Formally, as many critics have noticed, Moore’s “Fish” is very striking. The poem is composed of eight stanzas, each of which (1) has five lines, and (2) follows the rhyme scheme a a b b c and (3) the syllable count 1, 3, 9, 6, 8. This triple-mark of order is not immediately apparent; the reader’s first glance at the text suggests the disorder of lines at radically different lengths and pervasive enjambment. However, while reading, the sense of the pattern nonetheless gradually suggests itself – an experience that, as many critics, beginning with Wallace Stevens, have noticed, mimics the sensible apprehension of waves on the sea. Each stanza, like a wave, builds (in the first two lines) and breaks (in the second two), giving way for the one that follows (and repeats the same cycle). In this way, we get a poetry in which the structure of the lines, their inherent rhythm, lines up their descriptive content perfectly. The force of this utterance, under this kind of reading, derives from the special conjunction between the poem’s formal structure and the substance of its descriptions.

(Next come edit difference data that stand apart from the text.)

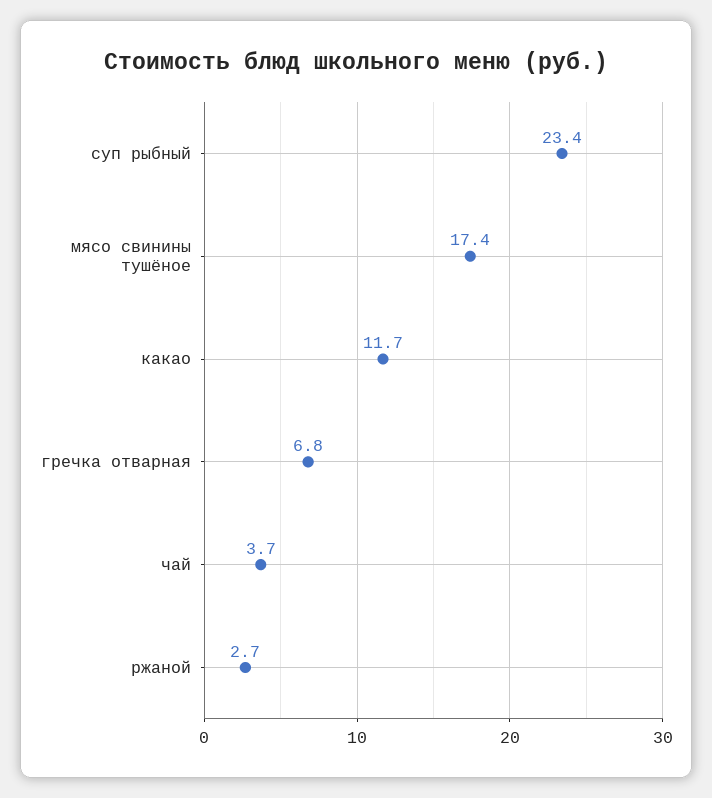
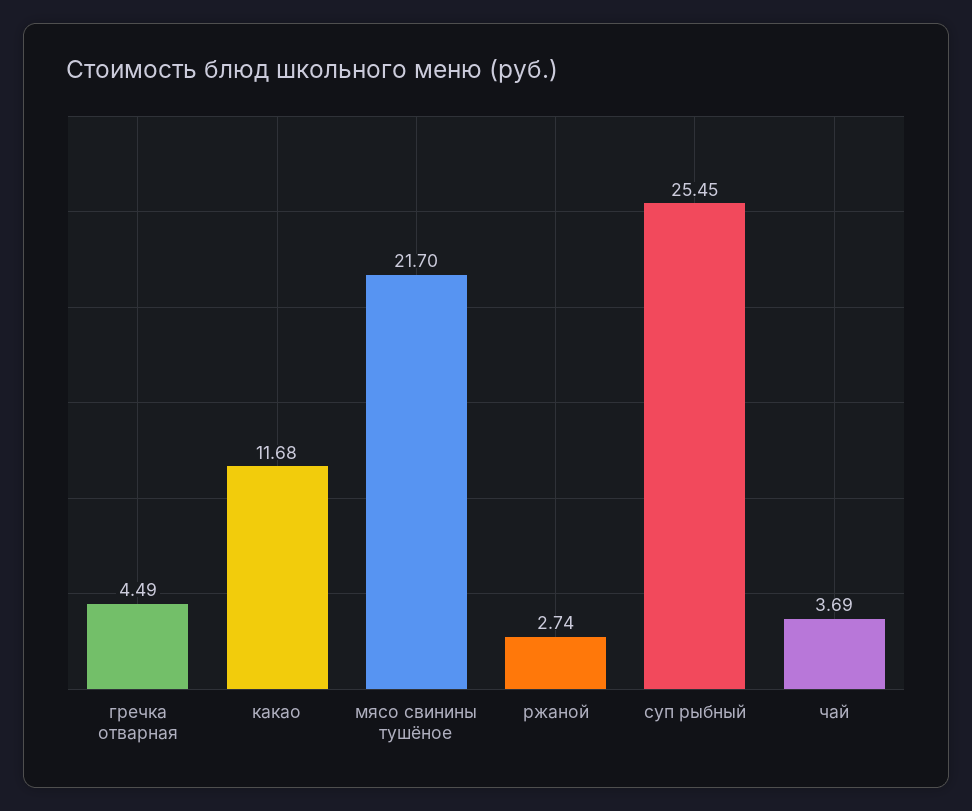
  {
-   "суп рыбный": 23.4,
+   "суп рыбный": 25.45,
-   "мясо свинины тушёное": 17.4,
+   "мясо свинины тушёное": 21.7,
    "какао": 11.68,
-   "гречка отварная": 6.8,
+   "гречка отварная": 4.49,
    "чай": 3.69,
    "ржаной": 2.74
  }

Although this reading of the poem does account for a measure of the poem’s power, and is important to understanding how the poem works (read, in the terms of “Poetry”: makes itself useful), “The Fish” cannot simply be reduced to this gloss. The attempt to apply this interpretive scheme to the poem inevitably produces some significant remainder, some inassimilable poetic material. For instance, the c is a recurrent remainder: if the stanza derives its structure from the wave, building (a a) and breaking (b b), the presence of the last line (c) is systematically ignored, discarded, thrown back. If the wave-like rhythm of “The Fish” marks its poetry, then the c is excluded from this poeticism. The c, of course, is a homophone for “the sea” – the very name of the image the c is being excluded from. The site of exclusion, of the remainder, then, covertly names that from which it is barred, and hence names this act of exclusion as such. The formalist reading of the poem also has no place for the title, which (as in William Carlos Williams’ “The Yachts”) is made to function as a semantic unit within this poem: “The Fish” “wade / through black jade,” (1-2). The title, then, also is a manifest remainder, an element of the poem reduced or excluded in the act of explaining the poem.

Another provocative reading of “The Fish” finds it to be “a poem about injury of wholeness, resentful but resigned deprivation,” a poem saturated with “a sense of infringement, violation, and injury,” (Hadas, MAPS). This reading embraces the poem as “the work of a thirty year old woman whose rather unnervingly cool sympathies lie with a battered and violated nature.” However, this pessimistic reading also produces a significant remainder. The critic propels herself into pessimism by reading the image of “the / turquoise sea / of bodies” (16-18) as a phantasmal image of the water an overfull grave (also as in Williams’ “The Yachts”), so that the sea is “not deliberate, not playful; not an expansive sea…” This reading captures some of the power of this image, but at the expensive of its true richness. The “sea / of bodies” seems not only to be an image of death, but also an image of flourishing, thriving, healthy life – an image supported by the emphasis on light and the play of illumination in the preceding lines:

The barnacles which encrust the side 

of the wave, cannot hide 

there for the submerged shafts of the


split like spun

            glass, move themselves with spotlight swiftness

            into the crevices – 

in and out, illuminating


turquoise sea 

of bodies. …                        8-18

The “sea / of bodies” is not only a collection of physical remnants forsaken by death, but also a profusion of living, moving, embodied creatures. And so, once again, the poetic language of “The Fish” is compromised, reduced, exploited, by explanation.

This, of course, is not to say that no attempt at explanation should be made. It is more to say that many attempts should be made, that no one attempt to render - in conceptual, philosophical, arguable, language - the power of the poem can function perfectly, can avoid leaving behind some significant remainder, can avoid performing some uneasy motion by which “The Fish” manages to slip away.